DATA SHOWN ::
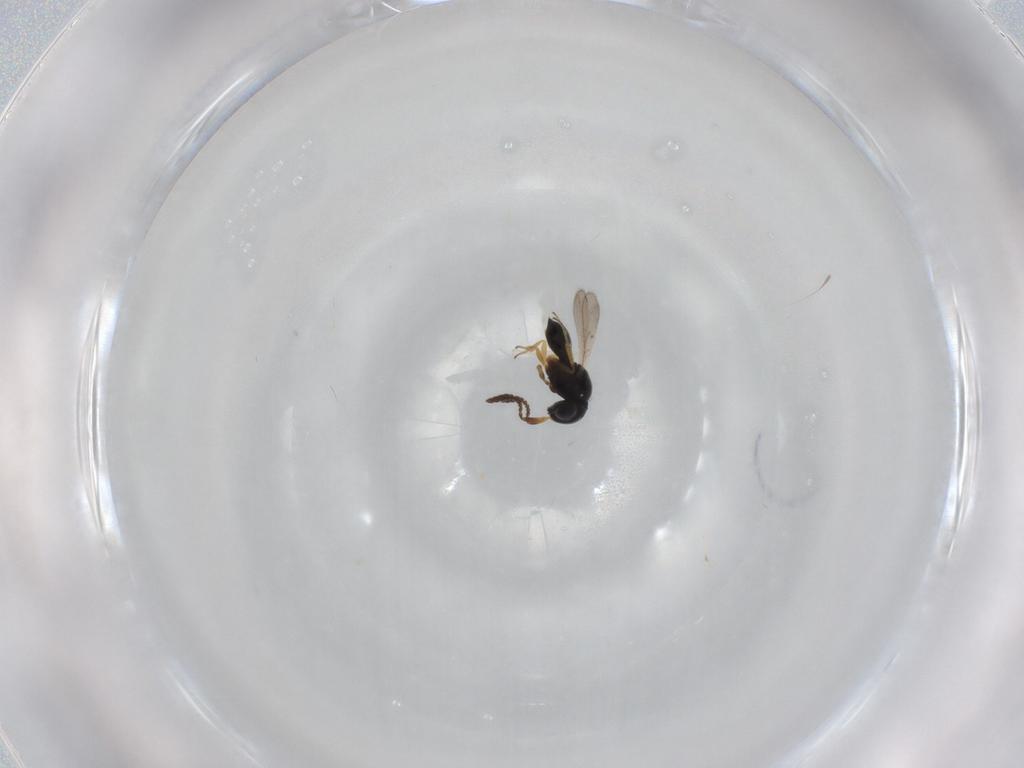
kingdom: Animalia
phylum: Arthropoda
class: Insecta
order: Hymenoptera
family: Scelionidae
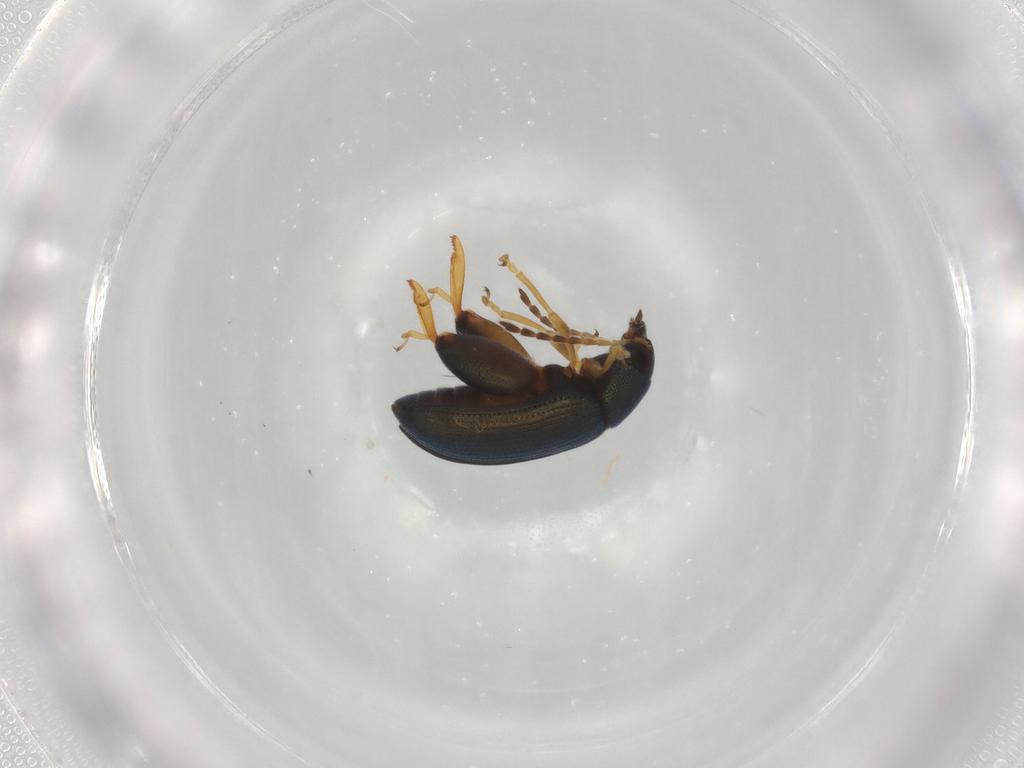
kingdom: Animalia
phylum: Arthropoda
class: Insecta
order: Coleoptera
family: Chrysomelidae
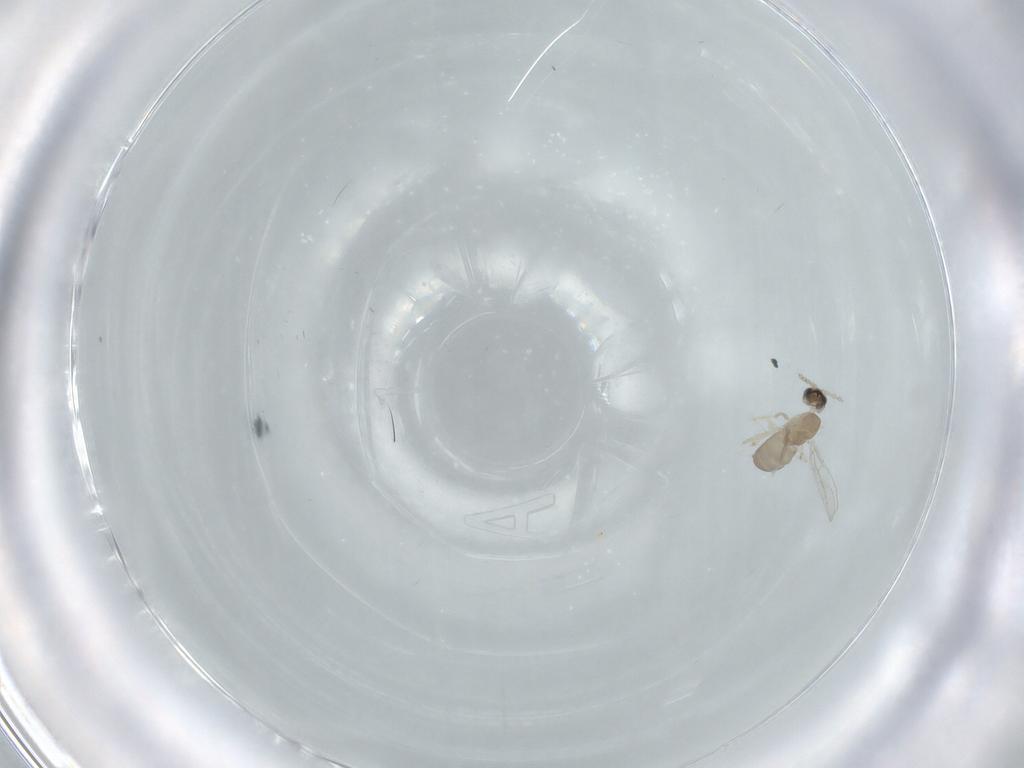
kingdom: Animalia
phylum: Arthropoda
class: Insecta
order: Diptera
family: Cecidomyiidae
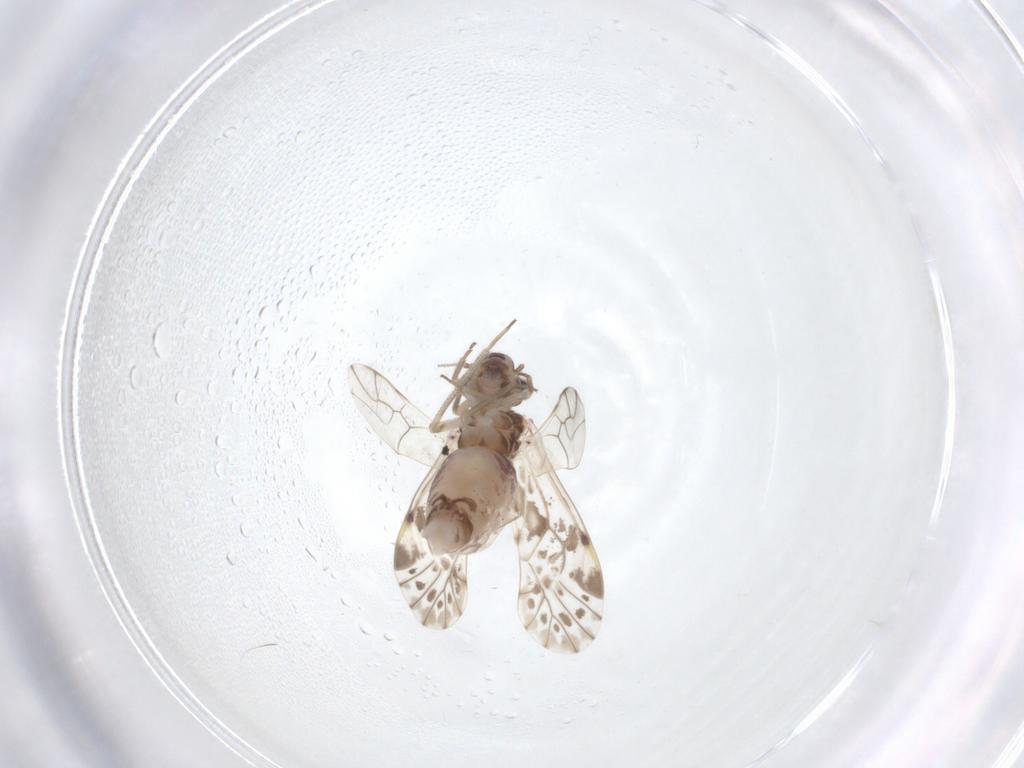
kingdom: Animalia
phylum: Arthropoda
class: Insecta
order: Psocodea
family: Psocidae
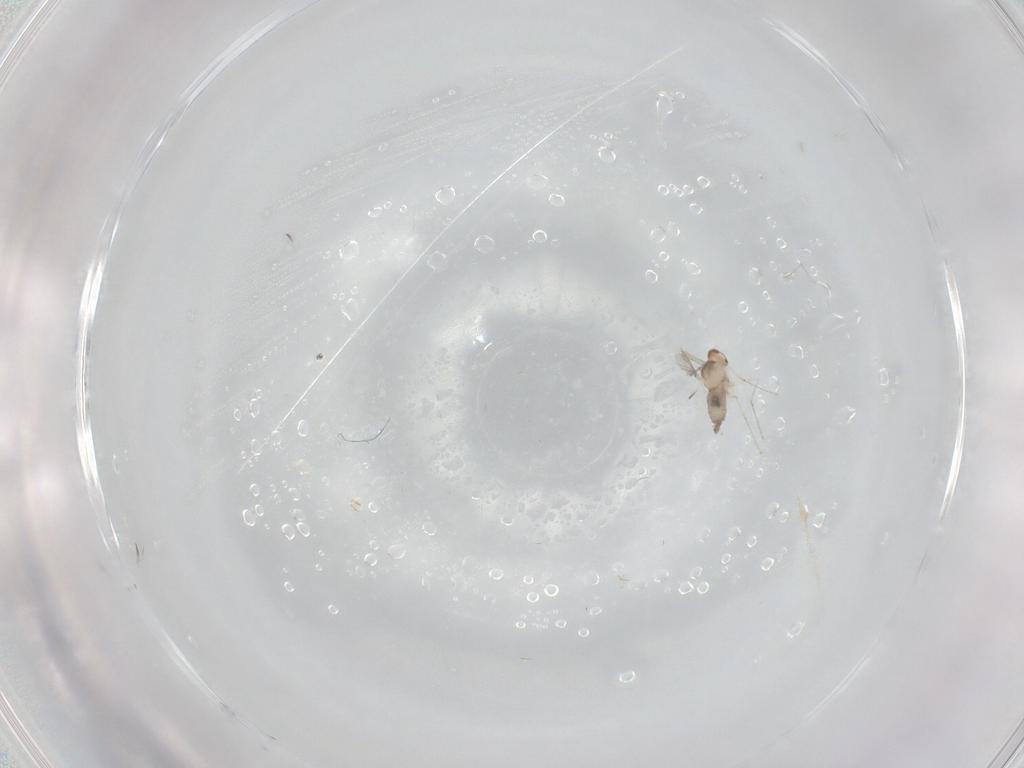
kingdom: Animalia
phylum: Arthropoda
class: Insecta
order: Diptera
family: Cecidomyiidae
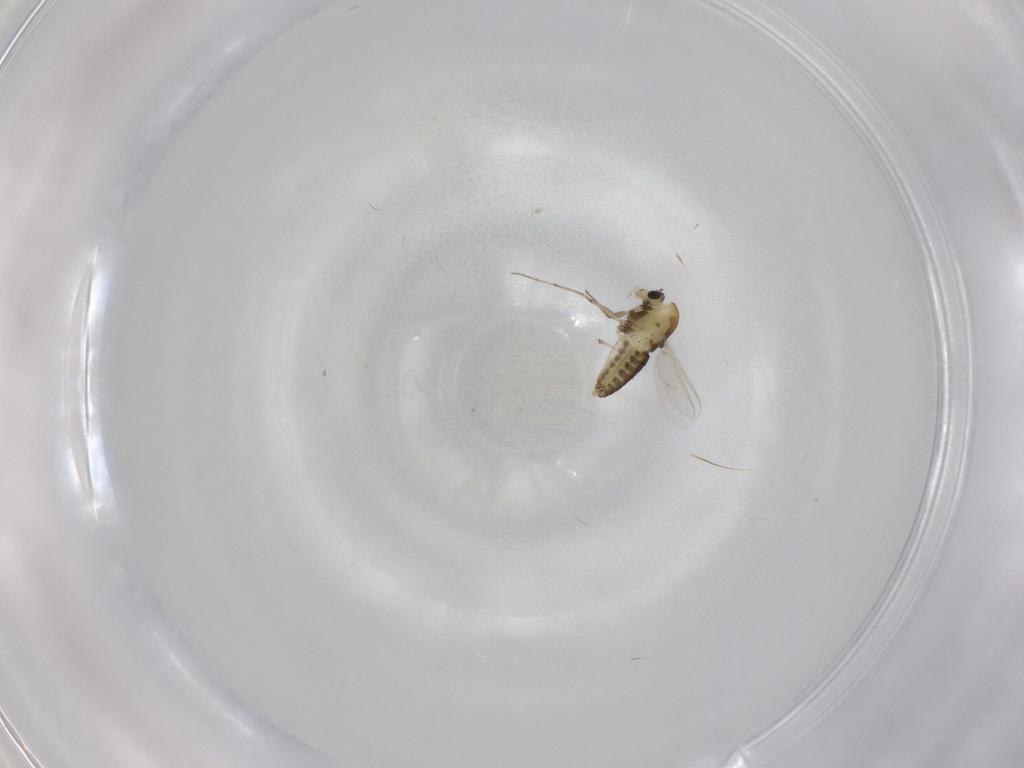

WHAT THE EXERCISE ASKS ::
Convert the text lines of all the items above into a JSON list of strings, one string per line. Skip any blank lines and leave the pictures out.

TASK OUTPUT ::
[
  "kingdom: Animalia",
  "phylum: Arthropoda",
  "class: Insecta",
  "order: Hymenoptera",
  "family: Scelionidae",
  "kingdom: Animalia",
  "phylum: Arthropoda",
  "class: Insecta",
  "order: Coleoptera",
  "family: Chrysomelidae",
  "kingdom: Animalia",
  "phylum: Arthropoda",
  "class: Insecta",
  "order: Diptera",
  "family: Cecidomyiidae",
  "kingdom: Animalia",
  "phylum: Arthropoda",
  "class: Insecta",
  "order: Psocodea",
  "family: Psocidae",
  "kingdom: Animalia",
  "phylum: Arthropoda",
  "class: Insecta",
  "order: Diptera",
  "family: Cecidomyiidae"
]